Task statement:
Could you filter the material and copy every line where the word "names" occurs?

Supplied records:

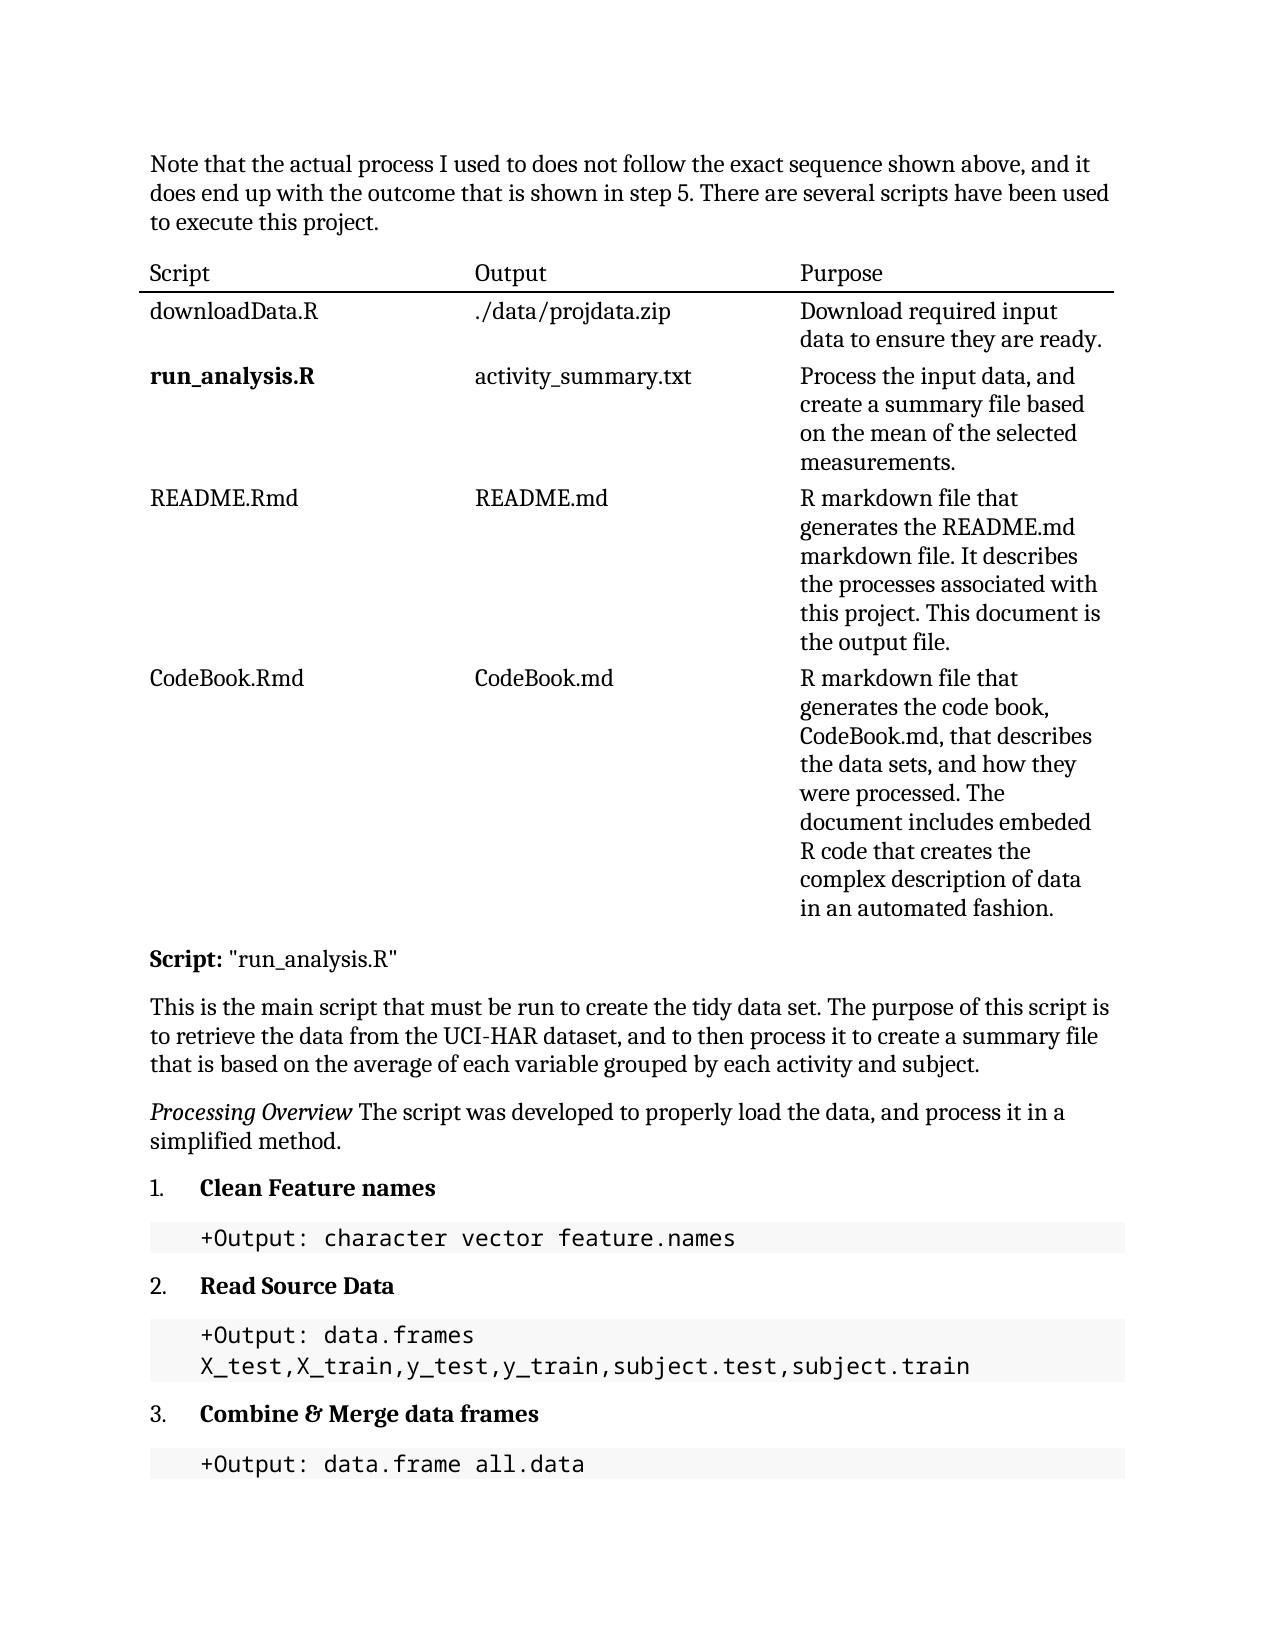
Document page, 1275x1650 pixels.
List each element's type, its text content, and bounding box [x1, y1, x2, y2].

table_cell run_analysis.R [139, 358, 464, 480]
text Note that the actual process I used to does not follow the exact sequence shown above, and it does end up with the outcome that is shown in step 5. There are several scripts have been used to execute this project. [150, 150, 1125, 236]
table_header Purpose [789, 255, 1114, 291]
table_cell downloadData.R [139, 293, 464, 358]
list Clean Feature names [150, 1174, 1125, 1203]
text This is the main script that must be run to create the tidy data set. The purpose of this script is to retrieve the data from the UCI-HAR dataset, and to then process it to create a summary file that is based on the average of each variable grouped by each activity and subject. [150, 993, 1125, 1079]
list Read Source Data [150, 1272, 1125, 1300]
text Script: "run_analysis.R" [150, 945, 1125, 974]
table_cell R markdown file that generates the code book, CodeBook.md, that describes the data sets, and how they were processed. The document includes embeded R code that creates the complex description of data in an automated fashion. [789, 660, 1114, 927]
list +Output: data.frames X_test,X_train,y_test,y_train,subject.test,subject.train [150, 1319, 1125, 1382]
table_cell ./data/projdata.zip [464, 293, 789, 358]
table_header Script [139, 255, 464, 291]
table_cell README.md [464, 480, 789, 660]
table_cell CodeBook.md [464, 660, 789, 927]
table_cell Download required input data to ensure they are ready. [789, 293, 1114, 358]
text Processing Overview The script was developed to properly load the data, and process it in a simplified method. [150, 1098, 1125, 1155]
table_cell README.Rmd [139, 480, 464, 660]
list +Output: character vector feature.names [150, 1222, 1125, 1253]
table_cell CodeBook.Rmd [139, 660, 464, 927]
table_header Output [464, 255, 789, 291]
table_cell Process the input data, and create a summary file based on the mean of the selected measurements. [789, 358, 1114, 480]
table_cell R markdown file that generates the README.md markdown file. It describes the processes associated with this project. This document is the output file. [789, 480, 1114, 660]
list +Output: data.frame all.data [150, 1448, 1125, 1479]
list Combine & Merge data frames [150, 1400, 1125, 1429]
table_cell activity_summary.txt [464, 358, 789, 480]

Solved problem:
list Clean Feature names [150, 1174, 1125, 1203]
list +Output: character vector feature.names [150, 1222, 1125, 1253]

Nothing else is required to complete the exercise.